Gideon Aldon and Bethlehem Million lead as Parker and Miri, two gal pals with varying coronavirus risk tolerances. It’s April 2020, a time where we were beginning to bicker about whether particles could float eight feet outdoors, wiping down our groceries with disinfectant, and watching CNN for lockdown updates. Parker and Miri represent our varying approaches: Parker attending end-of-the-world parties and kissing strangers, Miri spraying aerosols into the air and worrying about later infecting her father. With lockdown orders in effect, the two head to Parker’s father’s isolated cabin, a luxurious home in the woods miles away from any neighbors. After settling in, there’s a jarring knock on the door and fears of floating particles are mixed with fears of intruders. With the house invaded, the girls are forced to participate in a ruthless and bloody game of cat and mouse that challenges our competing desires to get help while being as far away as possible from any human and their droplets.

In a lot of ways, this film is reminiscent of what James Wan did with Malignant: after many succeeding films attempted to mirror his style, Williamson has come back to reclaim it. Sick opens with a modern retelling of the Casey Becker kill, and is followed by similar twists, or beats you’ll see coming if you are a fan of Williamson’s meta slashers (you can almost feel Randy Meeks narrating certain moments). It’s not built like a subversive slasher; it’s built like an ass-kicking invasion movie that still nods to things like Jason Voorhees in a way Williamson is exceptional at. Wes Craven (who directed the first four Scream movies) had a way of making you hyper-aware and wary of doors, and director John Hyams (Alone) works with Williamson’s script to make a worthy successor to those movies. He shoots the subtle terror of open doors and empty doorways beautifully, and his horror action pieces are thrilling and terrifying. The bulk of the film’s scares are predictable, but they’re utterly effective and are built on creative sequences like a floating dock scene we’ll probably all gush about the rest of this year.

But then there’s the third act. There’s a world where this finale will be divisive, or it might simply render the core themes forgettable. The final reveal takes the movie from a place of “oh hell ya, this is Scream but in COVID,” to “woof, this is just Scream but in COVID.” I’ll spare detailed spoilers, but the twist is a stark reminder of why COVID movies suck.
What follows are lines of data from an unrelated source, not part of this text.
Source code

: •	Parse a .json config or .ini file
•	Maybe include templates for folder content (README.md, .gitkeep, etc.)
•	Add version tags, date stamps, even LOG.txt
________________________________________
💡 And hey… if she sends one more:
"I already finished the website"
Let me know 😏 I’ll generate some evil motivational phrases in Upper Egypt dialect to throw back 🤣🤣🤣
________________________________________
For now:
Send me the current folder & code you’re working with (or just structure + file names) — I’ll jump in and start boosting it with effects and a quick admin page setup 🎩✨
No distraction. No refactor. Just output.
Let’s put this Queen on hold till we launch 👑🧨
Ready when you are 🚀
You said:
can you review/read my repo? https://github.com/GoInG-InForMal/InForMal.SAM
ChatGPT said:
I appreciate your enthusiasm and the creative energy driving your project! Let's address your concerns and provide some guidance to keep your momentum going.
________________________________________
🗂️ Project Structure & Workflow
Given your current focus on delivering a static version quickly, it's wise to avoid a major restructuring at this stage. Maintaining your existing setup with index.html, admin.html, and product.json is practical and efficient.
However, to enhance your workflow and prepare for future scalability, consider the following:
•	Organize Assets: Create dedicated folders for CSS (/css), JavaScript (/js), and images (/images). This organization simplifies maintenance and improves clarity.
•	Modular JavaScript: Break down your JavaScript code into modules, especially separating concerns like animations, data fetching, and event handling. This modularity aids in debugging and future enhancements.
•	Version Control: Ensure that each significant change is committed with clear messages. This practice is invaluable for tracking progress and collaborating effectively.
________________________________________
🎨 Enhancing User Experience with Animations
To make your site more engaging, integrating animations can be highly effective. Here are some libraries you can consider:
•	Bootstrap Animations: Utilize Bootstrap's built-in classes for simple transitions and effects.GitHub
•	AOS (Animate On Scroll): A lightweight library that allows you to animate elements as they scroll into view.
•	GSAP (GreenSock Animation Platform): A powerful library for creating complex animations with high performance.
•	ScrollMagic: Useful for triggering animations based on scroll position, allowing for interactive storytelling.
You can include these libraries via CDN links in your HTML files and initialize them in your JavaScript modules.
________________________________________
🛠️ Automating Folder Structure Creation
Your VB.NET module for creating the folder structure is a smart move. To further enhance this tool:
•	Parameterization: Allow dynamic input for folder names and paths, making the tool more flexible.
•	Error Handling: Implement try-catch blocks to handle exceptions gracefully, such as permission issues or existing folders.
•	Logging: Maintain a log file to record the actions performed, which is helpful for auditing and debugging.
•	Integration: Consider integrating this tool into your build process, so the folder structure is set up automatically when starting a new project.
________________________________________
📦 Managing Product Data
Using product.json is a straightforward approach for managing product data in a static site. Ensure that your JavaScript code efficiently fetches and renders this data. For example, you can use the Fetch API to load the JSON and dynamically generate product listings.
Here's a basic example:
The big reveal is a shallow reflection of pandemic anxieties that feels tasteless and comes with a cloudy message about the manifestation of our risk tolerances and the accompanying rage. It had to go as far as it did in order to make the motivations believable, but in doing so, it chucks a gut-wrenching and upsetting beat into an otherwise enjoyable scary movie. By playing the same game that Scream does, it swipes away the idea that this is nodding to Williamson’s more prominent work and, instead, makes it feel like someone retread that story to imagine it with a pandemic twist that probably could have remained in headcanon.

It’s 2022 and that means that this film festival comes with flooding into crowded theaters that have paper signs that say masks are “recommended.” It’s a strange and uncomfortable time, and Sick, an otherwise expertly built and intense home invasion thrill ride, reminds us of it.